[ENTRIES SHOWN Boundary: Start]

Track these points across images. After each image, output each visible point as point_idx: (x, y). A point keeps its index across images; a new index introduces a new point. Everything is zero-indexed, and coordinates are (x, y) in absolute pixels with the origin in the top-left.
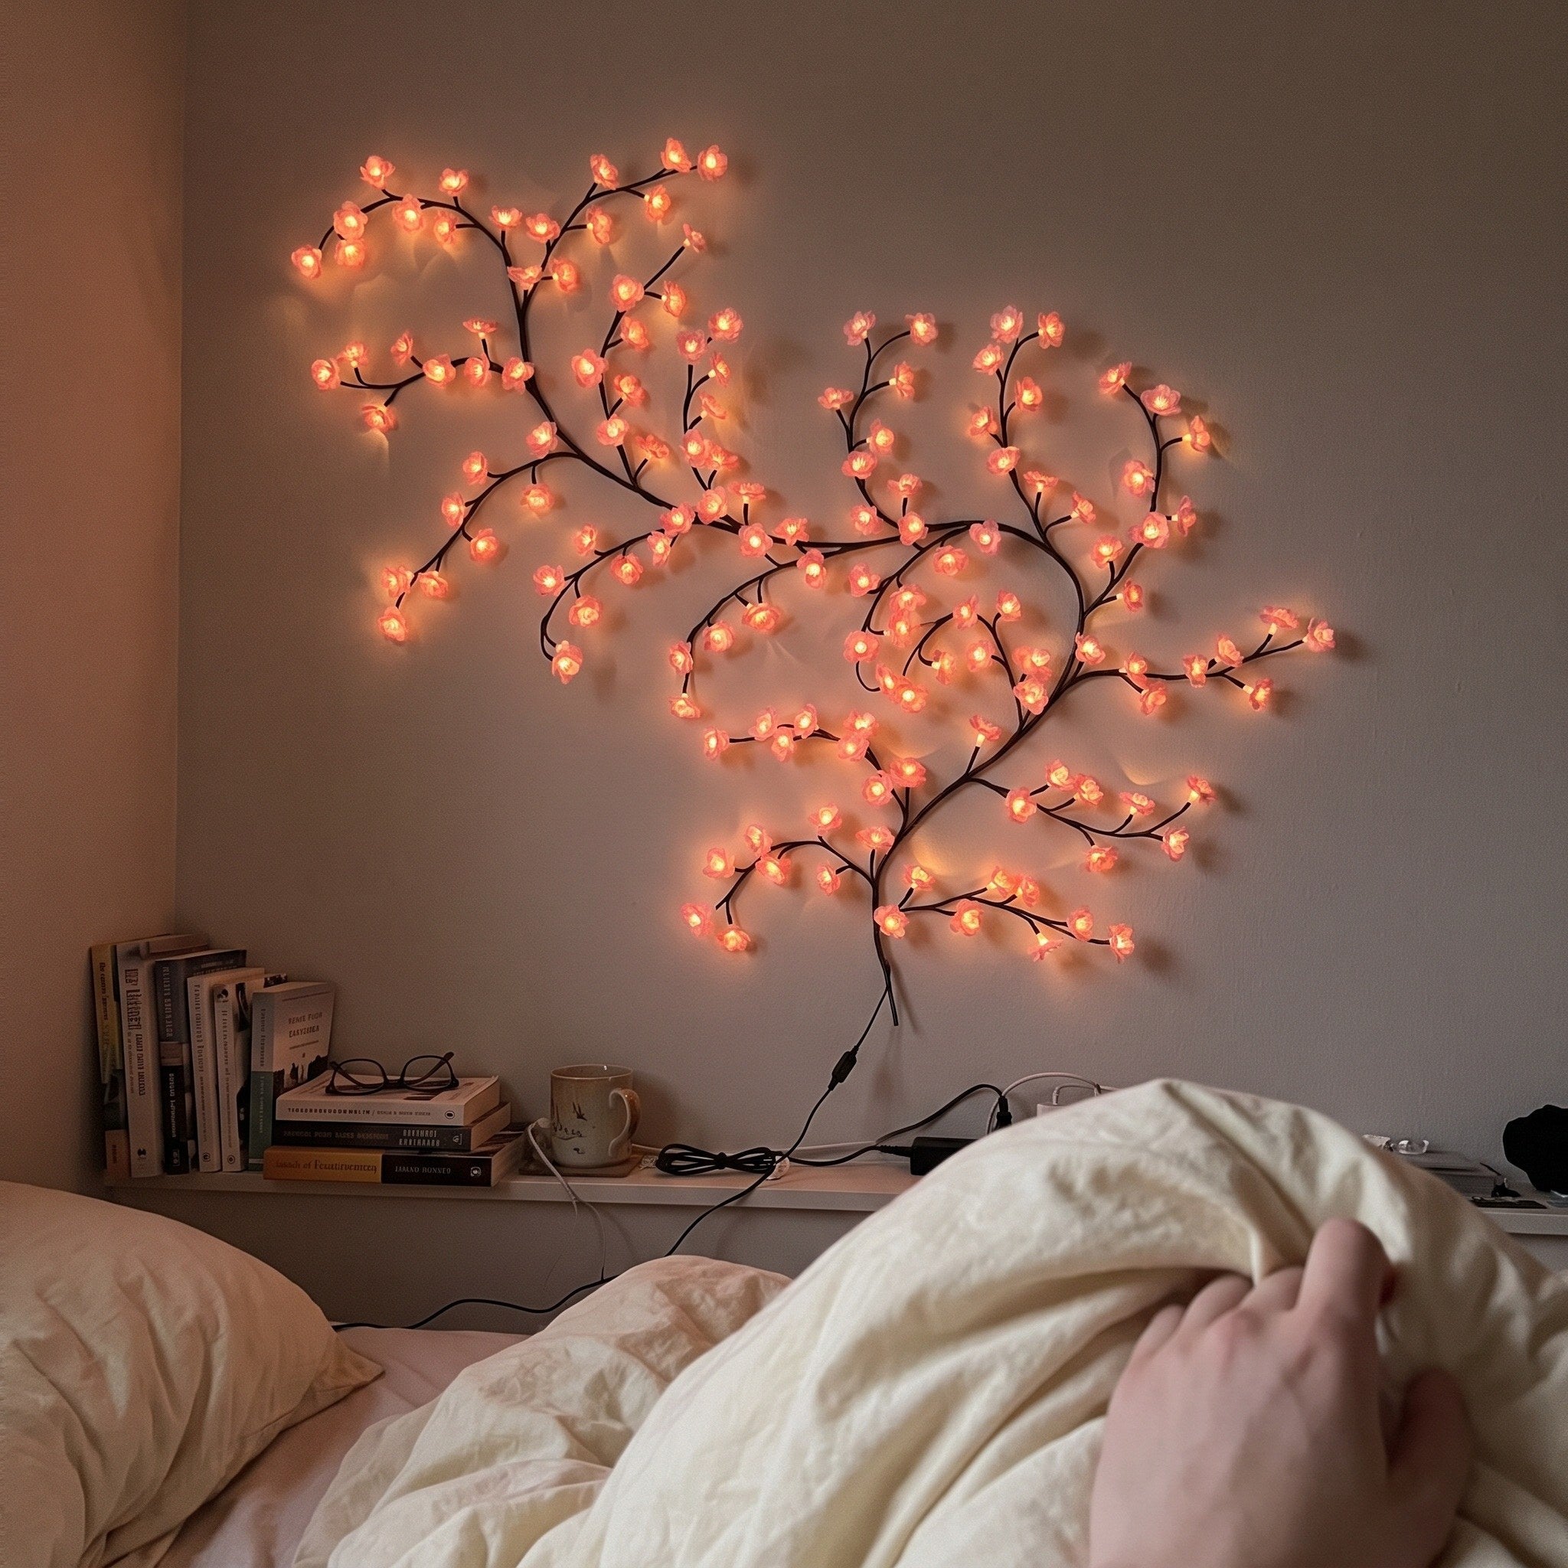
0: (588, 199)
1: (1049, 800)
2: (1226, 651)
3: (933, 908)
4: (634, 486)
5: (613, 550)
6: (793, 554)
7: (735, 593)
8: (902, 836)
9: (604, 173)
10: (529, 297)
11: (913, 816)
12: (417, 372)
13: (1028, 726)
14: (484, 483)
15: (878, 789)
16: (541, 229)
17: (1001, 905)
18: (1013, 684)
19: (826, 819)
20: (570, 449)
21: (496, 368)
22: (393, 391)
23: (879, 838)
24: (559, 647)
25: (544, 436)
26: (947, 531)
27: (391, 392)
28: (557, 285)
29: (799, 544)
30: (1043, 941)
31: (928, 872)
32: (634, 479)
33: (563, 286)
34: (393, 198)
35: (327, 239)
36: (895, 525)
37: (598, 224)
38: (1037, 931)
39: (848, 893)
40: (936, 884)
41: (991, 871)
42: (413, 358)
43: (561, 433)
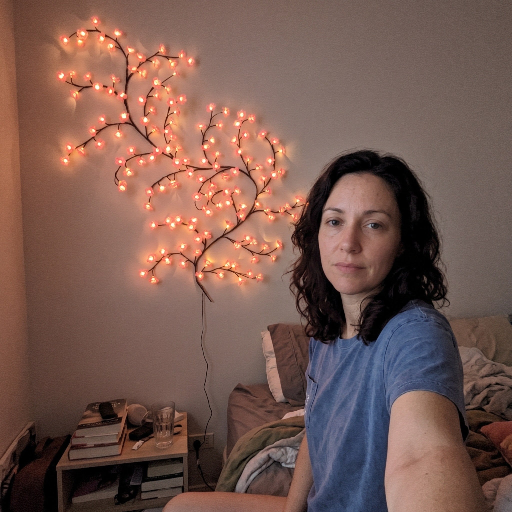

[ENTRIES SHOWN Boundary: End]

◆ **ACTIVITY**
Print exactly the lines from the line with "25: (544, 436)" through the end of the data, both ends included, and print no pictures.

◆ **SOLUTION FOR THIS PROBLEM**
25: (544, 436)
26: (947, 531)
27: (391, 392)
28: (557, 285)
29: (799, 544)
30: (1043, 941)
31: (928, 872)
32: (634, 479)
33: (563, 286)
34: (393, 198)
35: (327, 239)
36: (895, 525)
37: (598, 224)
38: (1037, 931)
39: (848, 893)
40: (936, 884)
41: (991, 871)
42: (413, 358)
43: (561, 433)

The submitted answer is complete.